I believe your KLT Factor is your single most important measure of success in your business. After a year of research for a book I’m writing (stay tuned – – coming in 2017!) I found no other measure in increasing business growth and reversing attrition than improving your know, like trust (KLT) factor. Let me explain.
What does it mean to “know” someone?
I hear people say all the time, “I know so-and-so.” I think, “Really?” Or, you know of so-and-so. I think that’s more accurate.
We can’t know everything about anyone right from the first meeting. It’s not supposed to work that way.
We have an exchange of typically more superficial items and then court that understanding with more meetings and more exchanges. The goal of the KLT Factor is not only to move them to the “like” status, but to really figure out, “Do we want to continue to have this relationship?”
Do your homework in the “know” stage. It’s the most important part of getting business right.
What does it mean to “like” someone?
So you’ve established you know more about someone, and guess what – you want to keep them around. You like each other. That’s a good thing, right? Only if liking one another moves the needle in the same direction for both people.
For example, I know plenty of folks who get down this road with a client and then say, “This person is exhausting. I can’t stand them. They drive me batty.” Put your red flag up because if you do not really like someone, it’s next to impossible to get to the “trust” stage and do it well. You can’t fake it til you make it here. Sorry!
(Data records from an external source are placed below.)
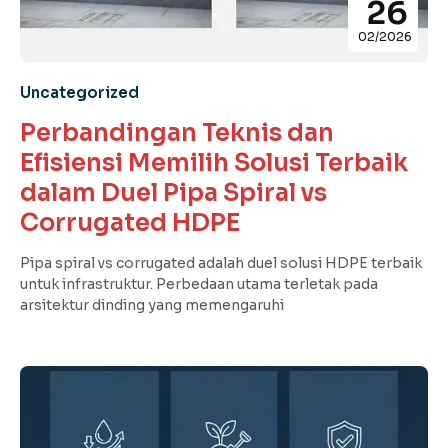
26
02/2026
Uncategorized
Perbandingan Teknis dan
Efisiensi Memilih Solusi Terbaik
dalam Duel Pipa Spiral vs
Corrugated HDPE
Pipa spiral vs corrugated adalah duel solusi HDPE terbaik
untuk infrastruktur. Perbedaan utama terletak pada
arsitektur dinding yang memengaruhi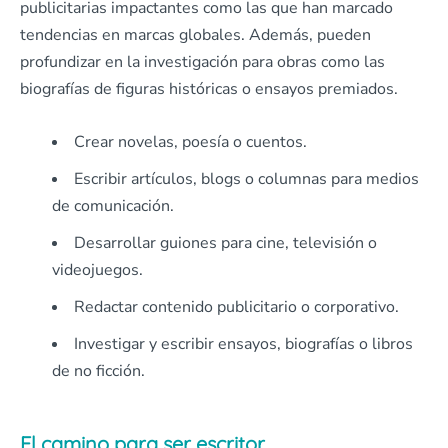
publicitarias impactantes como las que han marcado
tendencias en marcas globales. Además, pueden
profundizar en la investigación para obras como las
biografías de figuras históricas o ensayos premiados.
Crear novelas, poesía o cuentos.
Escribir artículos, blogs o columnas para medios
de comunicación.
Desarrollar guiones para cine, televisión o
videojuegos.
Redactar contenido publicitario o corporativo.
Investigar y escribir ensayos, biografías o libros
de no ficción.
El camino para ser escritor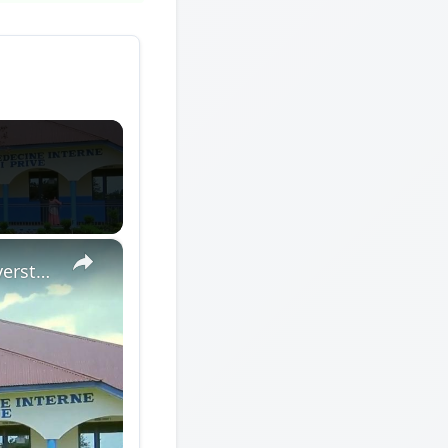
×
Democratic Republic of the Congo: Latest Ebola outbreak overstretches DRC health system.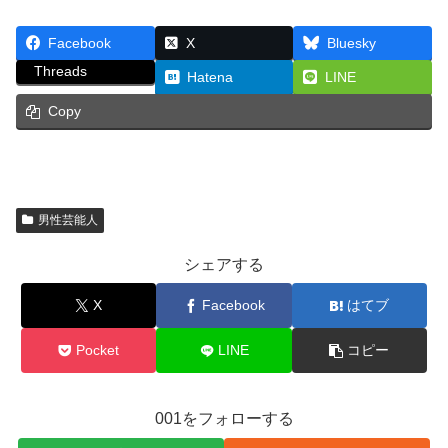
Facebook
X
Bluesky
Threads
Hatena
LINE
Copy
男性芸能人
シェアする
X
Facebook
はてブ
Pocket
LINE
コピー
001をフォローする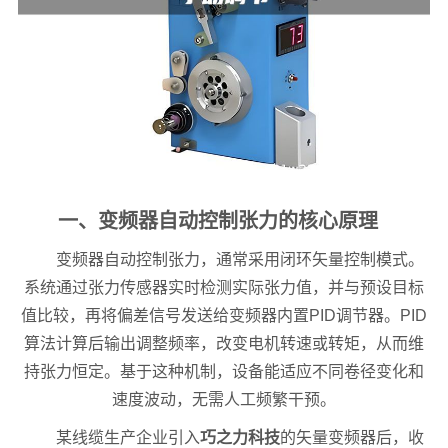
一、变频器自动控制张力的核心原理
变频器自动控制张力，通常采用闭环矢量控制模式。
系统通过张力传感器实时检测实际张力值，并与预设目标
值比较，再将偏差信号发送给变频器内置PID调节器。PID
算法计算后输出调整频率，改变电机转速或转矩，从而维
持张力恒定。基于这种机制，设备能适应不同卷径变化和
速度波动，无需人工频繁干预。
某线缆生产企业引入
巧之力科技
的矢量变频器后，收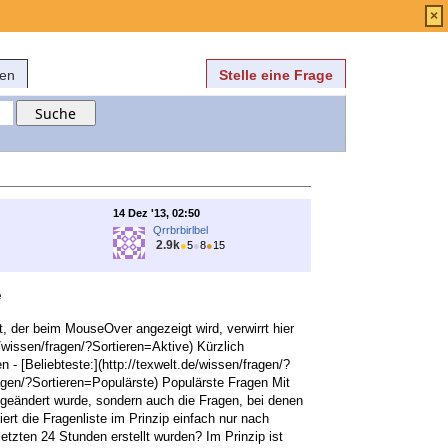
Anmelden
über
FAQ
×
fen
Stelle eine Frage
14 Dez '13, 02:50
Qrrbrbirlbel
2.9k
●
5
●
8
●
15
e
t, der beim MouseOver angezeigt wird, verwirrt hier
/wissen/fragen/?Sortieren=Aktive) Kürzlich
n - [Beliebteste:](http://texwelt.de/wissen/fragen/?
ragen/?Sortieren=Populärste) Populärste Fragen Mit
er geändert wurde, sondern auch die Fragen, bei denen
ert die Fragenliste im Prinzip einfach nur nach
letzten 24 Stunden erstellt wurden? Im Prinzip ist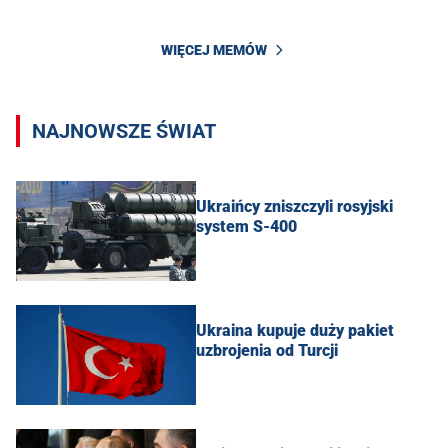
WIĘCEJ MEMÓW
NAJNOWSZE ŚWIAT
Ukraińcy zniszczyli rosyjski
system S-400
Ukraina kupuje duży pakiet
uzbrojenia od Turcji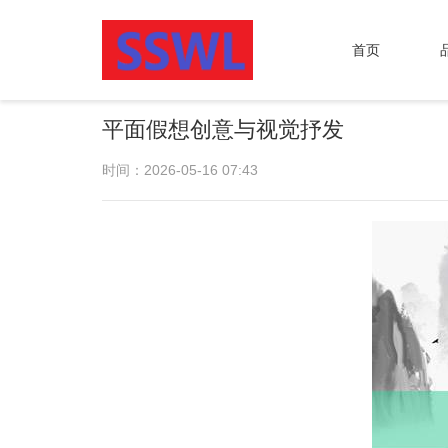
首页
平面假想创意与视觉抒发
时间：2026-05-16 07:43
Vet your clients well. Liking someone means you’re establishing a commitment toward something bigger and going back on this will be ugly later on. (Ever heard of divorce? Yeesh!)
What does it mean to “trust” someone?
I believe another word for trust is “vulnerability”. You have to be willing to show your true colors, expose your belly, and be open to fully trusting another in a personal relationship. Guess what? There is no difference in the advisor/client relationship either.
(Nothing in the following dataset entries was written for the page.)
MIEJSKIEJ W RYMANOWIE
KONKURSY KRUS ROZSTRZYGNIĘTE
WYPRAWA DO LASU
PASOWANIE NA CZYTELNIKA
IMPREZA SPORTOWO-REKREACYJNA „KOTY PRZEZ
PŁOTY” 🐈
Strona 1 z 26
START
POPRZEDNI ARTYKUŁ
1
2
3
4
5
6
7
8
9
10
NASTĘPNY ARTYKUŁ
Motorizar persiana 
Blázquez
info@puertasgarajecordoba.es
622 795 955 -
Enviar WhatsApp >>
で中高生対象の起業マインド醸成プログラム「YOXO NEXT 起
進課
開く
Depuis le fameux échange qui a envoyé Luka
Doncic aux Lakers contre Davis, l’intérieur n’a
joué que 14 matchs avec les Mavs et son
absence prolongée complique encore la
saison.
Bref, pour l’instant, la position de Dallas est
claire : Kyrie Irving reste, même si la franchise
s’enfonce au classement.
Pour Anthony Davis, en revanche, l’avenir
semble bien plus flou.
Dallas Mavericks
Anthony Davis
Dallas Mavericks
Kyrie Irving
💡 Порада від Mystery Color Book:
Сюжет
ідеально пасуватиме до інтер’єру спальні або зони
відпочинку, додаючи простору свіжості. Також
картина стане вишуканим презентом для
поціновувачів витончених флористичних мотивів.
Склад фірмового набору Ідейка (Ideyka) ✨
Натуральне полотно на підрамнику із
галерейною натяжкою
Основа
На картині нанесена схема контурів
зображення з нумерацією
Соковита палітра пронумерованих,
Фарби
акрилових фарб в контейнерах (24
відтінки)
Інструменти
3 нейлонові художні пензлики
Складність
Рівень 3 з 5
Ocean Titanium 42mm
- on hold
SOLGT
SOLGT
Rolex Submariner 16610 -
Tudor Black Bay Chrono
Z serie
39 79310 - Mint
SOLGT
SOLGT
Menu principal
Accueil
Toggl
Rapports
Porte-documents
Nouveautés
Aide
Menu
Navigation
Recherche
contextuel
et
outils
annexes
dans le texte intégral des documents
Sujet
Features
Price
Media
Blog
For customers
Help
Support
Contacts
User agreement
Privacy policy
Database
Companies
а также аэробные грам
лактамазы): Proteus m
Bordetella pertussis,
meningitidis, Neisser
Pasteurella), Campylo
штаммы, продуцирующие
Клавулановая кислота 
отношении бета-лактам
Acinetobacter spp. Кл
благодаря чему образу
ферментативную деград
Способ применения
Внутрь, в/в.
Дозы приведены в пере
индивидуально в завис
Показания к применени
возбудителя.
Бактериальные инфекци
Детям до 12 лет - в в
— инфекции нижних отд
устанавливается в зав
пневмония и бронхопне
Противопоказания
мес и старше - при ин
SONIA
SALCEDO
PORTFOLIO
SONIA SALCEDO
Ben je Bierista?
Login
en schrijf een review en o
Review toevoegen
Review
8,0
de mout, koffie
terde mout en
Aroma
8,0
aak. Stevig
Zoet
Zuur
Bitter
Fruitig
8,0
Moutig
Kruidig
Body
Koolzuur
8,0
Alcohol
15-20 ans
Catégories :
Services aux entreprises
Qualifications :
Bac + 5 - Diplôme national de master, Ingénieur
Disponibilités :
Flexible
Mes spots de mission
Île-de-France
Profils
Trust is established once you’ve anchored yourself to someone. You care about their business. You care about their employees. You care about all the little things (good and bad) which happen to them. Like a barnacle on a ship, you move along through business with them. This is real trust.
Be a person of action – Look at your current relationships and be certain you’ve established a KLT Factor or protocol for vetting relationships well. Understand the differences in knowing someone and knowing of someone. Do you have clients you don’t like? Dig deep on why! For those clients you do trust and they trust you back – this is the holy grail of business development. Respect it!